2.1 Cancer
Cancer is one of the most significant health conditions. In the United States, cancer is second only to heart disease in mortality accounting for one of four deaths. The incidence of cancer is widely expected to increase as the US population ages, further augmenting the impact of this condition.
The current treatment regimens for cancer established in the 1970s and 1980s, have not changed dramatically. These treatments, which include chemotherapy, radiation and other modalities including newer targeted therapies, have shown limited overall survival benefit when utilized in most advanced stage common cancers since, among other things, these therapies primarily target tumor bulk.
Standard oncology regimens have often been largely designed to administer the highest dose of irradiation or a chemotherapeutic agent without undue toxicity, i.e., often referred to as the “maximum tolerated dose” (MTD) or “no observed adverse effect level” (NOAEL). Many conventional cancer chemotherapies and conventional irradiation therapies exert their toxic effects on cancer cells largely by interfering with cellular mechanisms involved in cell growth and DNA replication. Chemotherapy protocols also often involve administration of a combination of chemotherapeutic agents in an attempt to increase the efficacy of treatment. Despite the availability of a large variety of chemotherapeutic agents, these therapies have many drawbacks. For example, chemotherapeutic agents are notoriously toxic due to non-specific side effects on fast-growing cells whether normal or malignant; e.g. chemotherapeutic agents cause significant, and often dangerous, side effects, including bone marrow depression, immunosuppression, and gastrointestinal distress, etc.
Other types of traditional cancer therapies include surgery, hormonal therapy, immunotherapy, anti-angiogenesis therapy, targeted therapy, and radiation treatment to eradicate neoplastic cells in a patient. All of these approaches can pose significant drawbacks for the patient including a lack of efficacy and toxicity. Accordingly, new therapies for improving the long-term prospect of cancer patients are needed.
2.2 Non-Neoplastic Conditions
Angiogenesis is implicated in the pathogenesis of a variety of non-neoplastic conditions, e.g., intraocular neovascular syndromes such as proliferative retinopathies or age-related macular degeneration (AMD), rheumatoid arthritis, and psoriasis.

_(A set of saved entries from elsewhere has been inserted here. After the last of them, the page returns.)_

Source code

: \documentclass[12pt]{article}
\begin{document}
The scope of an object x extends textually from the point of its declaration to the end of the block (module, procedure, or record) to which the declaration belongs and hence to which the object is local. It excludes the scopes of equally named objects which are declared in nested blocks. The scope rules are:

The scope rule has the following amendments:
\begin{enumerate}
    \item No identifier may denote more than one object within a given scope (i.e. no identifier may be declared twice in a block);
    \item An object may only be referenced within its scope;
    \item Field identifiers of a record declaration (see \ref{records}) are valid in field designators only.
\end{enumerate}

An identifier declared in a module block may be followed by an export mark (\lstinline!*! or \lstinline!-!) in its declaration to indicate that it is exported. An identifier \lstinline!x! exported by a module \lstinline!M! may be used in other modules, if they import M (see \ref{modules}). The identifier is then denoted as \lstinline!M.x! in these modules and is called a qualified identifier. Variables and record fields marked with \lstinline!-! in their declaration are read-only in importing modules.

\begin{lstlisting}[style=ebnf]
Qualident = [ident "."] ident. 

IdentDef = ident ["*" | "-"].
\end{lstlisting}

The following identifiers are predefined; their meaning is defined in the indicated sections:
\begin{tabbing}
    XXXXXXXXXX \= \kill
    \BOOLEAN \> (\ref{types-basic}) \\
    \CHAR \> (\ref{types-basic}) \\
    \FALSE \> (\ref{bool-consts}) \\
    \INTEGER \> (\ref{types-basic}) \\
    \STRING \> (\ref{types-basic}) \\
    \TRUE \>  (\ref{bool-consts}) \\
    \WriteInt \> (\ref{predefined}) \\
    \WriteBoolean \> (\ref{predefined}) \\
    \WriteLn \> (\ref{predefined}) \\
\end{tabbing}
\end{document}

The recognition of VEGF as a primary stimulus of angiogenesis in pathological conditions has led to various attempts to block VEGF activity. Inhibitory anti-VEGF receptor antibodies, soluble receptor constructs, antisense strategies, RNA aptamers against VEGF and low molecular weight VEGF receptor tyrosine kinase (RTK) inhibitors have all been proposed for use in interfering with VEGF signaling (Siemeister et al. (1998) Cancer Metastasis Rev., 17(2):241-248). However, these agents all have drawbacks in that they can cause toxic side effects in the patient and often are not curative of the non-neoplastic condition. Accordingly, new therapies for treating patients with non-neoplastic conditions that are associated with angiogenesis, particularly VEGF production, are needed.
2.3 Viral Conditions
As obligate intracellular parasites, viruses are intimately dependent upon the biological functions of their hosts. Small molecules that affect the host cell biological processes involved in viral replication or the production of viral RNA or DNA or viral protein may therefore inhibit a wide variety of viruses requiring these functions for essential events in the viral life cycle and therefore can be used for treatment of virus infection. Notably, molecules directly affecting host functions that are essential for viral replication or the production of viral RNA or DNA or viral protein should provide a high barrier to the emergence of resistant strains relative to classical antivirals that directly target viral enzymes.
An estimated 170 million people worldwide are reported to be infected with hepatitis C virus, of which at least 6 known genotypes are the causative agent of hepatitis C infection. Up to 80 percent of HCV infections lead to chronic liver infection, which in turn may result in severe liver diseases, including liver fibrosis, cirrhosis, and hepatocellular carcinoma (see Saito I, et al., Hepatitis C virus infection is associated with the development of hepatocellular carcinoma, Proc Natl Acad Sci USA, 1990, 87:6547-6549). References have described small molecule β-carboline compounds with antiviral activity against viruses such as human papillomavirus (HPV) (J F Miller et al, Bioorganic & Medicinal Chemistry Letters, 2010, 20(1):256-259), poliovirus (PV) and herpes simplex virus (ASN Formagio et al, European Journal of Medicinal Chemistry, 2009, 44(11):4695-4701). International Patent publications WO2006/015035 and WO2007/002051 describe β-carboline compounds with antiviral activity against human papillomavirus infection (HPV) and a flavivirus infections, including dengue virus, yellow fever virus, West Nile virus and hepatitis C virus (HCV) infection. Accordingly, new small molecule therapies for treating patients with viral conditions, particularly dengue virus and HCV, are needed.